As comemorações também se tornam comercializáveis. Além do boneco, Gabigol também fechou parceria com a empresa Kenner para lançar uma linha de chinelos personalizados, que contam com a silhueta da comemoração do atacante. De acordo com Júnior Pedroso, que gerencia a carreira do jogador, Gabriel traria benefícios também fora de campo, agregando receitas a outras áreas:
“O clube vê que o Gabriel não é o que entrega só dentro de campo, como pode alavancar outras áreas, e tudo isso junta vira um produto muito valioso. O PSG não pensa apenas no que o Neymar pode render jogando futebol”, afirmou Júnior Pedroso
O empresário ainda afirmou que mais de 70 produtos do jogador estão em fase de análises, especialmente materiais escolares e roupas infantis, o que também sinaliza a tentativa de aproximar Gabigol com o o público infantil e elevá-lo a um nível de personalidade nacional, e não apenas ídolo do Flamengo.
Comemorações patenteadas… literalmente
Uma comemoração incorporada à marca pessoal provavelmente chegou ao seu ápice no ano de 2013, quando o então jogador do Tottenham, Gareth Bale entrou com um pedido para patentear o logo de sua comemoração, o “11 of hearts” (“onze de copas”).
O logo consistia no gesto que Bale fazia com as mãos depois de marcar, com o número 11, de sua camiseta, no centro da imagem.
Na época, o jornal The Independent destacou que o jogador poderia ganhar milhões de libras anualmente apenas usufruindo do logo:
“As possibilidades são enormes para Gareth Bale. Uma vez tendo esse direito (da patente), ele pode lucrar com isso e se tornar um jogador mais conhecido. Um terço de sua receita total poderia ser feito com seus direitos de imagem, potencialmente até £ 3 milhões por ano”, declarou Nigel Currie, diretor de uma agência de marketing esportivo, ao portal.
Também na Inglaterra, em 2018 o meia Jesse Lingard seguiu o mesmo exemplo e solicitou quatro patentes: três relacionadas à seu apelido, ‘JLingz’, além de uma referente à imagem de sua celebração, as iniciais ‘JL’ com os dedos (publicação abaixo). A patente cobria essencialmente produtos de vestuário como roupas, calçados, etc. abrindo oportunidades para que o jogador explorasse a imagem nesse tipo de negócio.

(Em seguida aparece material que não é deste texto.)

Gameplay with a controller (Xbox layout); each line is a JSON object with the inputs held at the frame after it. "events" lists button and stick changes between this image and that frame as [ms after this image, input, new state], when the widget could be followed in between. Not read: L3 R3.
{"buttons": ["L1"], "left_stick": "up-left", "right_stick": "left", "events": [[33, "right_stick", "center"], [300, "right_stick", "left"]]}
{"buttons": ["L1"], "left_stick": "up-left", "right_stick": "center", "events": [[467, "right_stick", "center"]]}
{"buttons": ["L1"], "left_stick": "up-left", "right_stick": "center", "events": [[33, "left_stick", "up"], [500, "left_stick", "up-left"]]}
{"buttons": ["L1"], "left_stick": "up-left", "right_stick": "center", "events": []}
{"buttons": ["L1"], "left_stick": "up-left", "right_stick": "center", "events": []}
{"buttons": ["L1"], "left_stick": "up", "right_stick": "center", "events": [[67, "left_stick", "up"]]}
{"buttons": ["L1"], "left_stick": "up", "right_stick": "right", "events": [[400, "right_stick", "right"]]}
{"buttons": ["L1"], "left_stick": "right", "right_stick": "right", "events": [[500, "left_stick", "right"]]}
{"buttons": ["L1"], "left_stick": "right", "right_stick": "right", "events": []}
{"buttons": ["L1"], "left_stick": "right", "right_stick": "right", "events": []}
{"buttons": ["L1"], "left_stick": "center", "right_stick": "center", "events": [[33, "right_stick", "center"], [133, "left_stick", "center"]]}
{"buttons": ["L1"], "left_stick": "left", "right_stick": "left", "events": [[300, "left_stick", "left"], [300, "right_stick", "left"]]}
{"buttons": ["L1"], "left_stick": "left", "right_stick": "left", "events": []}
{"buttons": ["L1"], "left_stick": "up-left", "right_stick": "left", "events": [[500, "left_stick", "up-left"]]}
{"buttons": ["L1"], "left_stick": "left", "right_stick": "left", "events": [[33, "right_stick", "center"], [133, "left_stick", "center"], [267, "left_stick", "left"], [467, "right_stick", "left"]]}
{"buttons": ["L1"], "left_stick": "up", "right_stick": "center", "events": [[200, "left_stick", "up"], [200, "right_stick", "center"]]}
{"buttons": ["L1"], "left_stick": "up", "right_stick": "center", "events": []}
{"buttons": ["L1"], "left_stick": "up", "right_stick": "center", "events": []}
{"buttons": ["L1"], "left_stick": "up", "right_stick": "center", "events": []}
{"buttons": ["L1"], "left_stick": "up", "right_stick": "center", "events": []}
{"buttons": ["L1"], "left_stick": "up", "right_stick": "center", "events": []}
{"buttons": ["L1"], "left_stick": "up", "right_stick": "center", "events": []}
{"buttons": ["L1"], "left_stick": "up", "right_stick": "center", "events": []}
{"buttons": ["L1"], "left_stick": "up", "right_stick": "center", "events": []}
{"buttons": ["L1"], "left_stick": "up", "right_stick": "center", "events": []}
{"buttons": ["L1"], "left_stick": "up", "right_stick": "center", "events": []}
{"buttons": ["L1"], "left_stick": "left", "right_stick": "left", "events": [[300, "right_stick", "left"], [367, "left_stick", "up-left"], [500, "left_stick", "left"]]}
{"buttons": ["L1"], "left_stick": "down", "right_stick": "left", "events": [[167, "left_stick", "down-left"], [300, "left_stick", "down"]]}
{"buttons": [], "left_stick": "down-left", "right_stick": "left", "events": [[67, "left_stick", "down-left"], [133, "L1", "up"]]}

🇷🇺Ready👊🏽 #JLingz #ThreeLions pic.twitter.com/TTAwY5by36
— Jesse Lingard (@JesseLingard) June 14, 2018
Dybala Mask
A importância de uma comemoração associada a um jogador é também explorada comercialmente. Com quase 40 milhões de seguidores apenas no Instagram, Paulo Dybala é um jovem jogador cada vez mais influente, sendo eleito recentemente o melhor jogador da Serie A italiana, além de ser convocado com frequência para seleção argentina.
Dybala também tem uma comemoração como marca registrada: a “Dybala Mask”(“máscara do Dybala”)(foto à esquerda da capa da matéria) que, segundo ele é uma referência ao filme ‘Gladiador’, seu preferido, e que o gesto representa aspectos de resiliência e determinação.
Responsável por ajudar no marketing do jogador, Diego Soraires, consultor de marketing esportivo, viu potencial para o jogador construir uma marca própria e ressaltou o papel da comemoração do argentino(leia a entrevista aqui):
“O poder das máscaras é muito forte, o poder dos figurinos, dos heróis. Esse foi o ‘clique’ do Paulo: ele adotou a marca, inventou uma comemoração que o representou e que gerou uma grande comunidade.”
Adidas asked Beijing-based artist-designer Zhijun Wang to create a mask made from the Copa 19 boot for @PauDybala_JR
Maybe don’t show your kids this one…! pic.twitter.com/EmpSMVw2gV
— BBC Match of the Day mag (@MOTDmag) November 27, 2018
Em 2018 a Adidas, patrocinadora do jogador, chegou a confeccionar uma máscara feita com elementos da linha de chuteiras Copa-19, e no final do mesmo ano criou um documentário sobre o jogador denominado de “Behind the mask” (“por detrás da máscara”), o que reforça também a possibilidade de gerar receita com as associações comemoração/jogador.